An interesting observation is our finding that often, the least frequently cross-reacting allergen within one motif group is a food allergen. This favors speculations that oral tolerance might play a role in the development of cross-reactions.
In summary, our highly significant correlations of cross-reactions are a strong argument that the common protein structure of an allergen motif rather than the actual allergen should be considered for future IgE diagnostics or therapy.
We are grateful to VBC Genomics, Austria, for their dataset. We thank Michael Stadler for discussion and review of this manuscript. This work was supported by grant no 8803.1 from the Commission of Technology and Innovation, Switzerland, and by grants from the Italian Ministry of Health, Current research funding 2008–2009.

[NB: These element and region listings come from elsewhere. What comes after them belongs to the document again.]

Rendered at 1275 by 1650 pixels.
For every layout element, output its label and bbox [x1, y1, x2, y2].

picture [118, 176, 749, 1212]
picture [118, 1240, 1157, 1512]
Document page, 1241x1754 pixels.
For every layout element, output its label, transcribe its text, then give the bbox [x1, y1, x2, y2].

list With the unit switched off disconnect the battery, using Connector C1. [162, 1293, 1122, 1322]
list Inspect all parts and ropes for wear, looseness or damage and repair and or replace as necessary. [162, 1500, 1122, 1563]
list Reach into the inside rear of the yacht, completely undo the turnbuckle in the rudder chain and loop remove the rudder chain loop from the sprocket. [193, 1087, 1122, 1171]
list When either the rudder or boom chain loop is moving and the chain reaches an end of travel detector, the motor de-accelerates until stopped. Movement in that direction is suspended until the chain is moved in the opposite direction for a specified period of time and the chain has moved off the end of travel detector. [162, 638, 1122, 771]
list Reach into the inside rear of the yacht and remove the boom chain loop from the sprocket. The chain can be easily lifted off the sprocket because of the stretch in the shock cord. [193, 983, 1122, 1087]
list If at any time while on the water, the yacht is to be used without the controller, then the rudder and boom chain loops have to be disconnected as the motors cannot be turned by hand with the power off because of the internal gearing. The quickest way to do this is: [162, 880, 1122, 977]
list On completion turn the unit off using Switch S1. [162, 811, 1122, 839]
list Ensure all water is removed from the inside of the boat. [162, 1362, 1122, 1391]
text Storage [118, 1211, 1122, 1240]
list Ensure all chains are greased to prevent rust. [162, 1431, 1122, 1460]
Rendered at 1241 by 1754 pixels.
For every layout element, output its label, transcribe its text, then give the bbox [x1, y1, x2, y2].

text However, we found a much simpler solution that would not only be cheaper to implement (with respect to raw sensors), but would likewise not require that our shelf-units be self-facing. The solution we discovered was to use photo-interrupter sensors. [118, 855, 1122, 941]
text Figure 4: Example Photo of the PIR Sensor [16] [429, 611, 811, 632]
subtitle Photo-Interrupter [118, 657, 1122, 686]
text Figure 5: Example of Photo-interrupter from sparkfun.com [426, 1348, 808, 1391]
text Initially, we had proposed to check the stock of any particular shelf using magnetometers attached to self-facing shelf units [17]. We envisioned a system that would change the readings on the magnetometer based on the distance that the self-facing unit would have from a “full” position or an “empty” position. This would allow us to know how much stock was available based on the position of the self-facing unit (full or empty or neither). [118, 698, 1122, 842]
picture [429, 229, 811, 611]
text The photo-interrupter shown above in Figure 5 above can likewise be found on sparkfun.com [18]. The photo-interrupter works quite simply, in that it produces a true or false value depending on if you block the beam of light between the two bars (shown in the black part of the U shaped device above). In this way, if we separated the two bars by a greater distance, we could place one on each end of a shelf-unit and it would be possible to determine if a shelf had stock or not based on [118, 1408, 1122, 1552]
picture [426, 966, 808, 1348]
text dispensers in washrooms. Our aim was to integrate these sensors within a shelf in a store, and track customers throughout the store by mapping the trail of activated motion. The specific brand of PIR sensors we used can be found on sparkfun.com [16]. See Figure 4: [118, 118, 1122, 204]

Pascal Pfiffner has performed all experiments except IgE data gathering, created the figures and tables and has written the manuscript. Beda Stadler was involved in the study design, experiment setup and result discussions. He has corrected and edited the manuscript. Chiara Rasi was responsible for the allergen sequence data and the integration of chip data with Allergome sequence data. Enrico Scala collected most patient serum data of the Italian dataset. Adriano Mari was involved in the study design and result discussions. He was responsible for the Allergome data integration and has written parts of the manuscript.
Conflicts of interest
The authors declare no conflicts of interest.